Acchioni Chiara, Palermo Enrico, Sandini Silvia, Acchioni Marta, Hiscott John, Sgarbanti Marco
Department of Infectious Diseases, Istituto Superiore di Sanità, Viale Regina Elena 299, 00161 Rome, Italy.
Istituto Pasteur Italia-Cenci Bolognetti Foundation, Viale Regina Elena 291, 00161 Rome, Italy.
Pathogens. 2021 Nov 20;10(11):1517. doi: 10.3390/pathogens10111517.
Despite the success of highly active antiretroviral therapy (HAART), integrated HIV-1 proviral DNA cannot be eradicated from an infected individual. HAART is not able to eliminate latently infected cells that remain invisible to the immune system. Viral sanctuaries in specific tissues and immune-privileged sites may cause residual viral replication that contributes to HIV-1 persistence. The "Shock or Kick, and Kill" approach uses latency reversing agents (LRAs) in the presence of HAART, followed by cell-killing due to viral cytopathic effects and immune-mediated clearance. Different LRAs may be required for the in vivo reactivation of HIV-1 in different CD4 T cell reservoirs, leading to the activation of cellular transcription factors acting on the integrated proviral HIV-1 LTR. An important requirement for LRA drugs is the reactivation of viral transcription and replication without causing a generalized immune activation. Toll-like receptors, RIG-I like receptors, and STING agonists have emerged recently as a new class of LRAs that augment selective apoptosis in reactivated T lymphocytes. The challenge is to extend in vitro observations to HIV-1 positive patients. Further studies are also needed to overcome the mechanisms that protect latently infected cells from reactivation and/or elimination by the immune system.
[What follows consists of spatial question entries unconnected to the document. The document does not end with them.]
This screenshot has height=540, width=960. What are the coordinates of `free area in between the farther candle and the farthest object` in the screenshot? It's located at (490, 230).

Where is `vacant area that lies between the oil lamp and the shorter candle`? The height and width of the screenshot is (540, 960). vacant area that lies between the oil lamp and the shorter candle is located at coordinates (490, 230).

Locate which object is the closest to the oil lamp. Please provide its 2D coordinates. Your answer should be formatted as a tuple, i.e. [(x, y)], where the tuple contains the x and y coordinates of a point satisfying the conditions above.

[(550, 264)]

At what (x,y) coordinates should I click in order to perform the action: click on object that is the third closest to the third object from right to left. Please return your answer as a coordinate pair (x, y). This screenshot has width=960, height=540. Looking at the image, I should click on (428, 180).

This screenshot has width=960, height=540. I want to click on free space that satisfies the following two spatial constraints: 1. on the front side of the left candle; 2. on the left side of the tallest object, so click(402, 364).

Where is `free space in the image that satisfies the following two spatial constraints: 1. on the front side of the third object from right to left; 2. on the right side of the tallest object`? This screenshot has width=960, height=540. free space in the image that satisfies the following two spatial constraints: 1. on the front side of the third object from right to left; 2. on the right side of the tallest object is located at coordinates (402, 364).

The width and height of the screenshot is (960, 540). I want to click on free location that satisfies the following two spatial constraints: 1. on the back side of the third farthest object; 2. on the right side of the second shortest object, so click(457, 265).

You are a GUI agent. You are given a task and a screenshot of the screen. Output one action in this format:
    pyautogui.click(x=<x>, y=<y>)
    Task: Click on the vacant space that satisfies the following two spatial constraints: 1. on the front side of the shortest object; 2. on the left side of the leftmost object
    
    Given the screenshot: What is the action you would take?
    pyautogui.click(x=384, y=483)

The Block and Lock alternative strategy aims at using latency promoting/inducing agents (LPAs/LIAs) to block the ability of latent proviruses to reactivate transcription in order to achieve a long term lock down of potential residual virus replication. The Shock and Kill and the Block and Lock approaches may not be only alternative to each other, but, if combined together (one after the other), or given all at once [namely "Shoc-K(kill) and B(block)-Lock"], they may represent a better approach to a functional cure.
尽管高效抗逆转录病毒疗法(HAART)取得了成功,但整合的HIV-1前病毒DNA无法从受感染个体中根除。HAART无法消除对免疫系统不可见的潜伏感染细胞。特定组织和免疫特权部位中的病毒庇护所可能导致残余病毒复制,这有助于HIV-1的持续存在。“激活并清除”方法是在HAART存在的情况下使用潜伏逆转剂(LRA),随后由于病毒细胞病变效应和免疫介导的清除作用而导致细胞杀伤。不同的CD4 T细胞库中HIV-1的体内重新激活可能需要不同的LRA,从而导致作用于整合的前病毒HIV-1 LTR的细胞转录因子的激活。LRA药物的一个重要要求是重新激活病毒转录和复制而不引起全身性免疫激活。Toll样受体、RIG-I样受体和STING激动剂最近已成为一类新的LRA,可增强重新激活的T淋巴细胞中的选择性凋亡。挑战在于将体外观察结果扩展到HIV-1阳性患者。还需要进一步研究以克服保护潜伏感染细胞不被免疫系统重新激活和/或清除的机制。“阻断并锁定”替代策略旨在使用潜伏促进/诱导剂(LPA/LIA)来阻断潜伏前病毒重新激活转录的能力,以实现对潜在残余病毒复制的长期锁定。“激活并清除”和“阻断并锁定”方法可能不仅相互替代,而且,如果将它们结合在一起(依次进行),或一次性给予[即“激活(清除)并阻断-锁定”],它们可能代表一种更好的功能性治愈方法。